Last updated on 12/30/2014

In the Oregonian, here, with a link to his previous investigative reports on the alleged 1998 gang rape by members of the OSU football team:

… The Benton County District Attorney’s office and the blossoming enterprise that was the Beavers’ athletic department had a close working relationship, according to Sandrock. The Beavers held an annual meeting designed to foster good will.

Over the years, Sandrock said, he and other investigators were summoned to a meeting with Oregon State administrators during the tenures of football coaches Mike Riley, Joe Avezzano, Jerry Pettibone and Dave Kragthorpe. Present for those meetings were upper-level administrators including athletic directors Dee Andros and, later, Mitch Barnhardt. The meetings were presided over by one of the OSU vice presidents and occasionally by the university president, according to Sandrock.

On Oregon State’s annual guest list: the district attorney’s office, Corvallis Police Department, Benton County Sheriff’s Department, Oregon State Police and campus police.

“We’d get together and slap backs, laugh and talk about how we were going to try to work better together,” Sandrock said. “We had one season where 10 or 11 of the starting 22 football players ended up under investigation for one crime or another. Finally, one year I stood up at the meeting and said, ‘If I catch your assistant coaches contacting a sex-assault victim involving one of your players again I’ll have the coach arrested.'”

The room went silent.

Prior to 1998, Sandrock said, he became aware that Oregon State assistant football coaches attempted to talk survivors out of pursuing cases. The practice happened more than once, according to Sandrock, and not just with sex assaults.

“It just seemed to be part of the culture that coaches would do what they could to get their athletes out of trouble,” he said. …

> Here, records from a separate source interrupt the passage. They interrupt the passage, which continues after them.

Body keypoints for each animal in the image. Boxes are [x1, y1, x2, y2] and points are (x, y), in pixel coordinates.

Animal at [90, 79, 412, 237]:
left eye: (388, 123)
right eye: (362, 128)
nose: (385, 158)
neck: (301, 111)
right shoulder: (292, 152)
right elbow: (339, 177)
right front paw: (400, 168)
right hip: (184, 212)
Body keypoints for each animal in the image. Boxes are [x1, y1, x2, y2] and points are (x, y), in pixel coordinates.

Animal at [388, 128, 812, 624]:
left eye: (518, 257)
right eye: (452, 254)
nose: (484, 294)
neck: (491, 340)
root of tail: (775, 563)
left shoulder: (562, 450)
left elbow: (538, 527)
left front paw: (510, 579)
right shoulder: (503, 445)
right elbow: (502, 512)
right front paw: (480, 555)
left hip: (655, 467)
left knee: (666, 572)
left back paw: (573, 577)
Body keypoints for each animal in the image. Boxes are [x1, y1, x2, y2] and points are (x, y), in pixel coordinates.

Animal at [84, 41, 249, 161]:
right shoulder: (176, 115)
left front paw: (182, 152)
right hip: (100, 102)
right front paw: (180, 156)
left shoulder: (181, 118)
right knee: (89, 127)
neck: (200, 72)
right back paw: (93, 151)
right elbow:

Meanwhile Austin Meek has a story in the RG (prompted by the departure of Jim Bartko for the AD’s job at Fresno State) about the 1996 decision by UO boosters to go big on college football:

… The enduring contribution, though, was his relationship with Oregon’s biggest benefactor. It started in the 1990s, when Bartko was working in Oregon’s Portland development office and Knight was taking a renewed interest in his alma mater.

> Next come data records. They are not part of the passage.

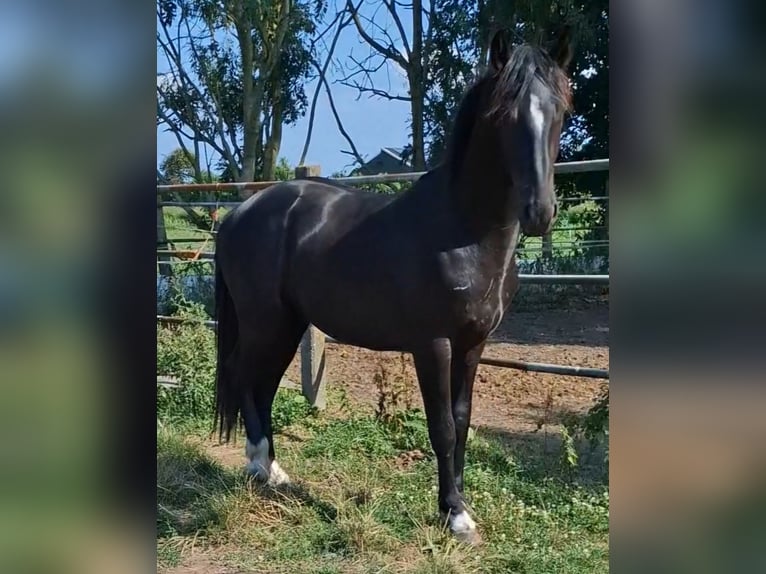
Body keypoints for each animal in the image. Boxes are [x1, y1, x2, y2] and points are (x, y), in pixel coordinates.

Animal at [214, 27, 573, 545]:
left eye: (562, 108)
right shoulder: (433, 344)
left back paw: (273, 472)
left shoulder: (473, 344)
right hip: (266, 322)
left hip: (287, 324)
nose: (539, 212)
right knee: (248, 378)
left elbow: (462, 422)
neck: (460, 230)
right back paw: (261, 466)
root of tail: (239, 213)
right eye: (504, 113)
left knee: (263, 384)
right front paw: (454, 517)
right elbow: (441, 427)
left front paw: (459, 507)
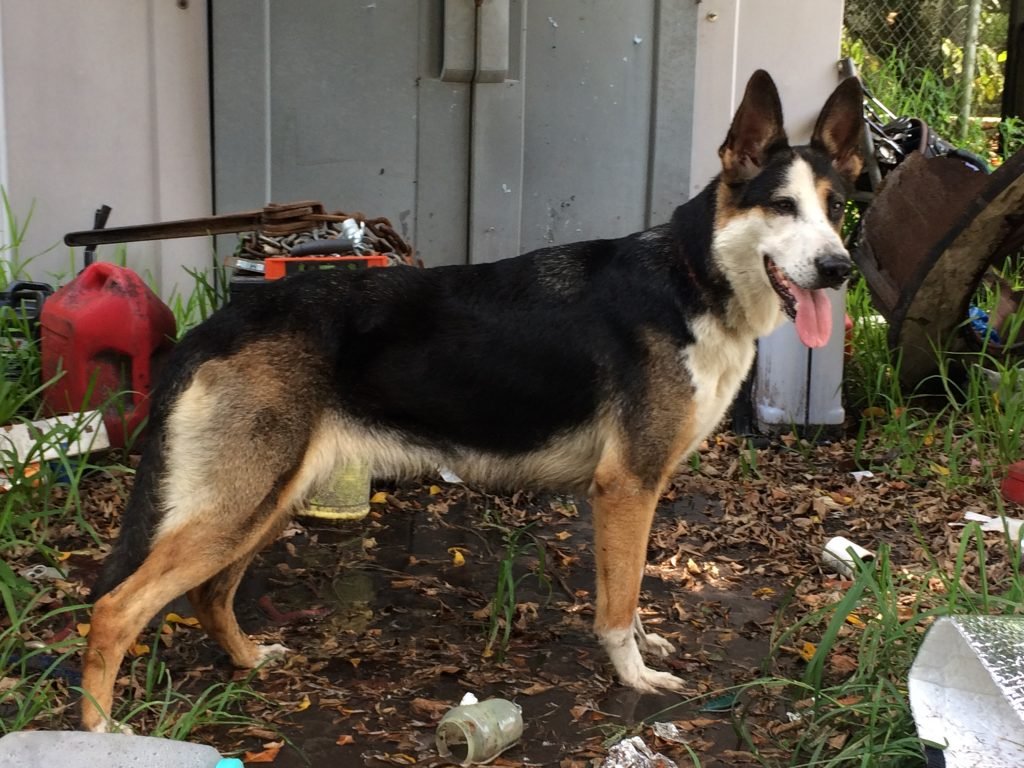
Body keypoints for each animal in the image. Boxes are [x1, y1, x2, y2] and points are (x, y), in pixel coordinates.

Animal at [81, 69, 864, 729]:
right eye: (783, 206)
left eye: (835, 211)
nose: (840, 269)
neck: (693, 278)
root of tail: (219, 321)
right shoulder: (626, 488)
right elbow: (618, 604)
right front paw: (634, 676)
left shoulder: (631, 496)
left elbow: (630, 585)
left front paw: (644, 647)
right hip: (239, 506)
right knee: (116, 610)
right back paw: (101, 732)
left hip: (264, 501)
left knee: (209, 595)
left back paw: (247, 661)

“After the Rose Bowl, he started getting involved,” Bartko said. “I just happened to be his contact. We became great friends.

“He had a vision for the University of Oregon to be great. He thought athletics could be a great window to the whole campus and elevate everybody.”

When Bartko leaves, he’ll take his own piece of Oregon history. He was one of the people at the table when three influential boosters — Knight, Pat Kilkenny and Randy Papé — gathered with Bellotti after the 1994 Cotton Bowl to chart the future of Oregon athletics.

Apparently the faculty were not consulted, though presumably some of the Johnson Hall administrators, who were along for their free junkets, were in on the deal.